# [Work request]
All of the data is to be written out again exactly, without the pictures.

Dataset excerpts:

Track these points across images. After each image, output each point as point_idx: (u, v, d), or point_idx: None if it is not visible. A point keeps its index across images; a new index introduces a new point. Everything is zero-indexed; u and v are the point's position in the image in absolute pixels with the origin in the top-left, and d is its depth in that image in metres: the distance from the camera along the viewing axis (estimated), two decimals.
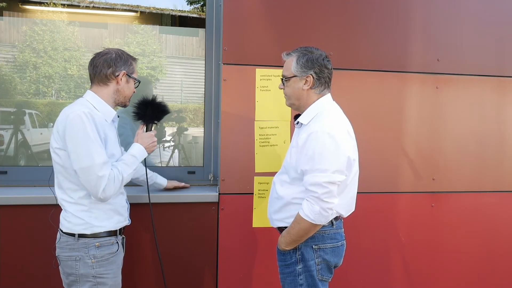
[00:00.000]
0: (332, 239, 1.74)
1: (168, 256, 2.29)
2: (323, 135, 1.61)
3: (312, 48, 1.76)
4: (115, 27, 2.89)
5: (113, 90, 1.76)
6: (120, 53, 1.78)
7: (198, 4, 3.02)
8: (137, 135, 1.86)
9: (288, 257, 1.75)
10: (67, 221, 1.69)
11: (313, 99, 1.75)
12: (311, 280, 1.72)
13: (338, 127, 1.66)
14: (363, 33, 2.42)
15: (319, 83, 1.73)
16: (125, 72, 1.76)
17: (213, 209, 2.31)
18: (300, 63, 1.72)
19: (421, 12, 2.48)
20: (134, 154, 1.78)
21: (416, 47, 2.47)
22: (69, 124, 1.61)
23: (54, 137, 1.67)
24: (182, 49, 2.93)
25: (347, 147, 1.67)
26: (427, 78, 2.49)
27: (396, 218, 2.50)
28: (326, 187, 1.59)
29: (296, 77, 1.74)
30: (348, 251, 2.45)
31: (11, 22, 2.58)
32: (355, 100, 2.42)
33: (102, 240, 1.71)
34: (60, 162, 1.67)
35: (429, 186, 2.52)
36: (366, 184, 2.45)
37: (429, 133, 2.51)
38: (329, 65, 1.75)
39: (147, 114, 1.87)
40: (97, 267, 1.69)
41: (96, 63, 1.74)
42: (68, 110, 1.65)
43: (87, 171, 1.60)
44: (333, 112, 1.74)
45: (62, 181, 1.70)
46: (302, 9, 2.35)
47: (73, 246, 1.68)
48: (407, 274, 2.55)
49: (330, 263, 1.75)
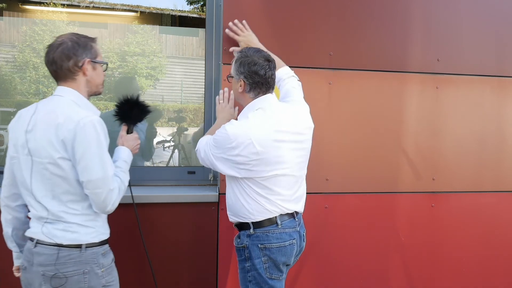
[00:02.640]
0: (278, 238, 1.77)
1: (168, 256, 2.29)
2: (223, 130, 1.72)
3: (251, 51, 1.78)
4: (115, 27, 2.89)
5: (84, 83, 1.58)
6: (76, 38, 1.56)
7: (198, 4, 3.02)
8: (121, 137, 1.76)
9: (240, 253, 1.83)
10: (71, 232, 1.54)
11: (249, 101, 1.80)
12: (259, 278, 1.78)
13: (240, 133, 1.69)
14: (362, 33, 2.41)
15: (250, 88, 1.76)
16: (89, 59, 1.57)
17: (213, 209, 2.31)
18: (235, 65, 1.78)
19: (421, 12, 2.47)
20: (126, 159, 1.69)
21: (416, 47, 2.47)
22: (81, 132, 1.46)
23: (55, 147, 1.49)
24: (182, 49, 2.92)
25: (238, 151, 1.69)
26: (427, 78, 2.49)
27: (396, 218, 2.50)
28: (201, 156, 1.81)
29: (233, 78, 1.81)
30: (348, 251, 2.47)
31: (11, 22, 2.58)
32: (355, 100, 2.42)
33: (106, 247, 1.64)
34: (62, 173, 1.50)
35: (429, 186, 2.52)
36: (366, 184, 2.45)
37: (429, 133, 2.51)
38: (261, 71, 1.73)
39: (132, 115, 1.78)
40: (106, 276, 1.60)
41: (53, 57, 1.53)
42: (74, 116, 1.49)
43: (98, 184, 1.49)
44: (257, 118, 1.74)
45: (60, 194, 1.53)
46: (302, 9, 2.35)
47: (79, 258, 1.54)
48: (407, 274, 2.55)
49: (277, 262, 1.78)
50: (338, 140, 2.40)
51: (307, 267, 2.42)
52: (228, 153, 1.71)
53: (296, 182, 1.83)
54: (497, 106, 2.59)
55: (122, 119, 1.79)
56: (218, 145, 1.74)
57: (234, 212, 1.85)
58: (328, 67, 2.39)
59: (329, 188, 2.40)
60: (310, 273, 2.42)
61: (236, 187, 1.80)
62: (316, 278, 2.45)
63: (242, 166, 1.72)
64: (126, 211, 2.24)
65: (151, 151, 2.69)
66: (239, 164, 1.71)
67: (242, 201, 1.79)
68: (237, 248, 1.85)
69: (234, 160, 1.71)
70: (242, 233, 1.83)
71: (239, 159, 1.70)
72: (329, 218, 2.42)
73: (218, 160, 1.75)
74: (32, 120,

# [Completed exercise]
Track these points across images. After each image, output each point as point_idx: (u, v, d), or point_idx: None if it is not visible. A point keeps its index across images; a new index introduces a new point. Everything is zero-indexed; u and v are the point's position in the image in absolute pixels with the origin in the top-left, and d is its depth in that image in metres: the distance from the camera along the viewing axis (estimated), two decimals.
[00:00.000]
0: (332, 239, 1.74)
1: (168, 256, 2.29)
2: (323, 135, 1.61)
3: (312, 48, 1.76)
4: (115, 27, 2.89)
5: (113, 90, 1.76)
6: (120, 53, 1.78)
7: (198, 4, 3.02)
8: (137, 135, 1.86)
9: (288, 257, 1.75)
10: (67, 221, 1.69)
11: (313, 99, 1.75)
12: (311, 280, 1.72)
13: (338, 127, 1.66)
14: (363, 33, 2.42)
15: (319, 83, 1.73)
16: (125, 72, 1.76)
17: (213, 209, 2.31)
18: (300, 63, 1.72)
19: (421, 12, 2.48)
20: (134, 154, 1.78)
21: (416, 47, 2.47)
22: (69, 124, 1.61)
23: (54, 137, 1.67)
24: (182, 49, 2.93)
25: (347, 147, 1.67)
26: (427, 78, 2.49)
27: (396, 218, 2.50)
28: (326, 187, 1.59)
29: (296, 77, 1.74)
30: (348, 251, 2.45)
31: (11, 22, 2.58)
32: (355, 100, 2.42)
33: (102, 240, 1.71)
34: (60, 162, 1.67)
35: (429, 186, 2.52)
36: (366, 184, 2.45)
37: (429, 133, 2.51)
38: (329, 65, 1.75)
39: (147, 114, 1.87)
40: (97, 267, 1.69)
41: (96, 63, 1.74)
42: (68, 110, 1.65)
43: (87, 171, 1.60)
44: (333, 112, 1.74)
45: (62, 181, 1.70)
46: (302, 9, 2.35)
47: (73, 246, 1.68)
48: (407, 274, 2.55)
49: (330, 263, 1.75)
[00:02.640]
0: (278, 238, 1.77)
1: (168, 256, 2.29)
2: (223, 130, 1.72)
3: (251, 51, 1.78)
4: (115, 27, 2.89)
5: (84, 83, 1.58)
6: (76, 38, 1.56)
7: (198, 4, 3.02)
8: (121, 137, 1.76)
9: (240, 253, 1.83)
10: (71, 232, 1.54)
11: (249, 101, 1.80)
12: (259, 278, 1.78)
13: (240, 133, 1.69)
14: (362, 33, 2.41)
15: (250, 88, 1.76)
16: (89, 59, 1.57)
17: (213, 209, 2.31)
18: (235, 65, 1.78)
19: (421, 12, 2.47)
20: (126, 159, 1.69)
21: (416, 47, 2.47)
22: (81, 132, 1.46)
23: (55, 147, 1.49)
24: (182, 49, 2.92)
25: (238, 151, 1.69)
26: (427, 78, 2.49)
27: (396, 218, 2.50)
28: (201, 156, 1.81)
29: (233, 78, 1.81)
30: (348, 251, 2.47)
31: (11, 22, 2.58)
32: (355, 100, 2.42)
33: (106, 247, 1.64)
34: (62, 173, 1.50)
35: (429, 186, 2.52)
36: (366, 184, 2.45)
37: (429, 133, 2.51)
38: (261, 71, 1.73)
39: (132, 115, 1.78)
40: (106, 276, 1.60)
41: (53, 57, 1.53)
42: (74, 116, 1.49)
43: (98, 184, 1.49)
44: (257, 118, 1.74)
45: (60, 194, 1.53)
46: (302, 9, 2.35)
47: (79, 258, 1.54)
48: (407, 274, 2.55)
49: (277, 262, 1.78)
50: (338, 140, 2.40)
51: (307, 267, 2.42)
52: (228, 153, 1.71)
53: (296, 182, 1.83)
54: (497, 106, 2.59)
55: (122, 119, 1.79)
56: (218, 145, 1.74)
57: (234, 212, 1.85)
58: (328, 67, 2.39)
59: (329, 188, 2.40)
60: (310, 273, 2.42)
61: (236, 187, 1.80)
62: (316, 278, 2.45)
63: (242, 166, 1.72)
64: (126, 211, 2.24)
65: (151, 151, 2.69)
66: (239, 164, 1.71)
67: (242, 201, 1.79)
68: (237, 248, 1.85)
69: (234, 160, 1.71)
70: (242, 233, 1.83)
71: (239, 159, 1.70)
72: (329, 218, 2.42)
73: (218, 160, 1.75)
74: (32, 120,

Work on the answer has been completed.